++++ DATASET RECORDS ++++

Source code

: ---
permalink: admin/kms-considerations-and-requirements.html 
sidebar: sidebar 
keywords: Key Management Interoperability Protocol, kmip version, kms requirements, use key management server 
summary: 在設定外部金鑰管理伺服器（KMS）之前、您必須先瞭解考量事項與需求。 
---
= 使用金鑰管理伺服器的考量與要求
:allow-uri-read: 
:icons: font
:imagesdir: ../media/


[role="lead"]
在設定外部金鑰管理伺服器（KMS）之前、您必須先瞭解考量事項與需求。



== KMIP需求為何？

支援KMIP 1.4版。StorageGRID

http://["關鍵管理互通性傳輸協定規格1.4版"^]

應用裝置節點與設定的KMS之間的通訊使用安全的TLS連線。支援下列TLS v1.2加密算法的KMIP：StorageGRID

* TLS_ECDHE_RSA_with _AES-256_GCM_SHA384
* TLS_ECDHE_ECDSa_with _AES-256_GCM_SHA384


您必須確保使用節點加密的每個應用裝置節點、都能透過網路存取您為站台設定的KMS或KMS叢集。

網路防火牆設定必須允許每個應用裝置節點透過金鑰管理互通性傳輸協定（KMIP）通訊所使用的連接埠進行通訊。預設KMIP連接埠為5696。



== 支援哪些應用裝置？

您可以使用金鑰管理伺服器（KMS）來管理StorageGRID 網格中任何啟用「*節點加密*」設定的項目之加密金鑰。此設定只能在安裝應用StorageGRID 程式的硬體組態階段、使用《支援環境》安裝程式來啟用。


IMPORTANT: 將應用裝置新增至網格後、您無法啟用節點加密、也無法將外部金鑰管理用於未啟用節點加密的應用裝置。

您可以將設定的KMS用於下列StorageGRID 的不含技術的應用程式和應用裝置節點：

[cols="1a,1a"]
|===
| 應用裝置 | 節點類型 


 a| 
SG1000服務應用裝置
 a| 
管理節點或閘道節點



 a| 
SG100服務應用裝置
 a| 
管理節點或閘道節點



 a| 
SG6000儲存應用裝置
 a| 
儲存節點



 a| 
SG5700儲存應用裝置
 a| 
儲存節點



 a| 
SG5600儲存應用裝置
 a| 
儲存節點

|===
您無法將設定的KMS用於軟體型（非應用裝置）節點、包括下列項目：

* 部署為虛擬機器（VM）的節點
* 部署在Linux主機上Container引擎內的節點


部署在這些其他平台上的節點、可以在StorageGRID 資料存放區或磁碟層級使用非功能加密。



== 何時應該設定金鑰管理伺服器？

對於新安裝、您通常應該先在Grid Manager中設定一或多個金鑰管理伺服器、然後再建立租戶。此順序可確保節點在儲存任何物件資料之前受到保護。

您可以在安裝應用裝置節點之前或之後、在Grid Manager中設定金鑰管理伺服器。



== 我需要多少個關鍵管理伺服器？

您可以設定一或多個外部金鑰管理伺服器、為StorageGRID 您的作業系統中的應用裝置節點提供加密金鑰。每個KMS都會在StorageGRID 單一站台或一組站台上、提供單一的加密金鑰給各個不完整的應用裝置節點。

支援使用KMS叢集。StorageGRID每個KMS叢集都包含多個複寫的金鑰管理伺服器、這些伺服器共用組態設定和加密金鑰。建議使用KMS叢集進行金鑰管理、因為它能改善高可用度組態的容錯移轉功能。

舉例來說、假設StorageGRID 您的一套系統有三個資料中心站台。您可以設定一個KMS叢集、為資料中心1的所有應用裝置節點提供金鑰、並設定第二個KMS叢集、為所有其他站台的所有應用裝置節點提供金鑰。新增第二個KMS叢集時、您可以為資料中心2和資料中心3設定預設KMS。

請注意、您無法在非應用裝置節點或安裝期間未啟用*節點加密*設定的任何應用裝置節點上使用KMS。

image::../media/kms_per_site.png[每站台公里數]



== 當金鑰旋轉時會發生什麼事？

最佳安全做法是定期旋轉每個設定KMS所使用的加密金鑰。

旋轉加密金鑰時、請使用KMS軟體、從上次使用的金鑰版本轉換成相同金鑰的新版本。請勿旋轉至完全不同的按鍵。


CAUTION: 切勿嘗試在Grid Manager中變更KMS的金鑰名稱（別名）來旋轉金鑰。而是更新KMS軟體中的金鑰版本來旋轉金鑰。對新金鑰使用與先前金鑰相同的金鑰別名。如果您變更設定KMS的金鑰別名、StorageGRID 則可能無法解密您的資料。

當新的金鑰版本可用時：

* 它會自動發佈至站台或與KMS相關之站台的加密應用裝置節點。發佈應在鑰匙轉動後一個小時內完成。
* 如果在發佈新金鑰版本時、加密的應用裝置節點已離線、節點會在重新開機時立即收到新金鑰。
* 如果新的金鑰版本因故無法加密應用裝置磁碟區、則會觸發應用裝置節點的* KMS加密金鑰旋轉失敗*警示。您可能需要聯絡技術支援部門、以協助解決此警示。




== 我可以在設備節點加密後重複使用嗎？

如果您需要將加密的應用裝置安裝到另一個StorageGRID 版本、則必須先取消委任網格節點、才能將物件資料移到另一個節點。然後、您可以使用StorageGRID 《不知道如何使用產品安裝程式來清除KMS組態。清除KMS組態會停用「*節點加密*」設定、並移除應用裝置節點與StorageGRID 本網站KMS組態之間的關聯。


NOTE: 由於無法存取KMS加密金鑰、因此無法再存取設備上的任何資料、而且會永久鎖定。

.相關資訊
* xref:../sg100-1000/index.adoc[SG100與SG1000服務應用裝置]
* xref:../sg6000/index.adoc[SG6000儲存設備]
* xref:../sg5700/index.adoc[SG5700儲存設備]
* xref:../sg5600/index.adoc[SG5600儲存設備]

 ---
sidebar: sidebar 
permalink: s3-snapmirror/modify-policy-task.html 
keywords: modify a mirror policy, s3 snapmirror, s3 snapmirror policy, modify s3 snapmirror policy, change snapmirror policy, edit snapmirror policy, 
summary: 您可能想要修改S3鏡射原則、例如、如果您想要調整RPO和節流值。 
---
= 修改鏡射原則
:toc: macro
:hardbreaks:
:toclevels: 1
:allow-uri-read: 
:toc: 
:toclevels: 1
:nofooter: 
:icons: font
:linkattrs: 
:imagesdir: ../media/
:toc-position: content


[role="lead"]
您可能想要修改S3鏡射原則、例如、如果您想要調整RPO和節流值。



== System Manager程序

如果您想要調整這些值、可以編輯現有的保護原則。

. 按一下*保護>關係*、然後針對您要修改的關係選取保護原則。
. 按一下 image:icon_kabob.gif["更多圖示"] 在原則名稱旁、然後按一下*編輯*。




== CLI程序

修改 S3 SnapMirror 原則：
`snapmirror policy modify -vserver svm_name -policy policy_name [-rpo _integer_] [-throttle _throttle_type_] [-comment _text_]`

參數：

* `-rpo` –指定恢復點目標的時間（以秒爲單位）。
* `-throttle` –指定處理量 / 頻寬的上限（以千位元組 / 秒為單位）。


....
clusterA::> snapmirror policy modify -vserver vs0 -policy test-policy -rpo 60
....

++++

> _TASK DESCRIPTION_
What you give back should be exactly the lines of the data above from the line with "SG5700儲存應用裝置" through the line with "當新的金鑰版本可用時：", both of those included, and nothing more.

> _EXERCISE SOLUTION_
SG5700儲存應用裝置
 a| 
儲存節點



 a| 
SG5600儲存應用裝置
 a| 
儲存節點

|===
您無法將設定的KMS用於軟體型（非應用裝置）節點、包括下列項目：

* 部署為虛擬機器（VM）的節點
* 部署在Linux主機上Container引擎內的節點


部署在這些其他平台上的節點、可以在StorageGRID 資料存放區或磁碟層級使用非功能加密。



== 何時應該設定金鑰管理伺服器？

對於新安裝、您通常應該先在Grid Manager中設定一或多個金鑰管理伺服器、然後再建立租戶。此順序可確保節點在儲存任何物件資料之前受到保護。

您可以在安裝應用裝置節點之前或之後、在Grid Manager中設定金鑰管理伺服器。



== 我需要多少個關鍵管理伺服器？

您可以設定一或多個外部金鑰管理伺服器、為StorageGRID 您的作業系統中的應用裝置節點提供加密金鑰。每個KMS都會在StorageGRID 單一站台或一組站台上、提供單一的加密金鑰給各個不完整的應用裝置節點。

支援使用KMS叢集。StorageGRID每個KMS叢集都包含多個複寫的金鑰管理伺服器、這些伺服器共用組態設定和加密金鑰。建議使用KMS叢集進行金鑰管理、因為它能改善高可用度組態的容錯移轉功能。

舉例來說、假設StorageGRID 您的一套系統有三個資料中心站台。您可以設定一個KMS叢集、為資料中心1的所有應用裝置節點提供金鑰、並設定第二個KMS叢集、為所有其他站台的所有應用裝置節點提供金鑰。新增第二個KMS叢集時、您可以為資料中心2和資料中心3設定預設KMS。

請注意、您無法在非應用裝置節點或安裝期間未啟用*節點加密*設定的任何應用裝置節點上使用KMS。

image::../media/kms_per_site.png[每站台公里數]



== 當金鑰旋轉時會發生什麼事？

最佳安全做法是定期旋轉每個設定KMS所使用的加密金鑰。

旋轉加密金鑰時、請使用KMS軟體、從上次使用的金鑰版本轉換成相同金鑰的新版本。請勿旋轉至完全不同的按鍵。


CAUTION: 切勿嘗試在Grid Manager中變更KMS的金鑰名稱（別名）來旋轉金鑰。而是更新KMS軟體中的金鑰版本來旋轉金鑰。對新金鑰使用與先前金鑰相同的金鑰別名。如果您變更設定KMS的金鑰別名、StorageGRID 則可能無法解密您的資料。

當新的金鑰版本可用時：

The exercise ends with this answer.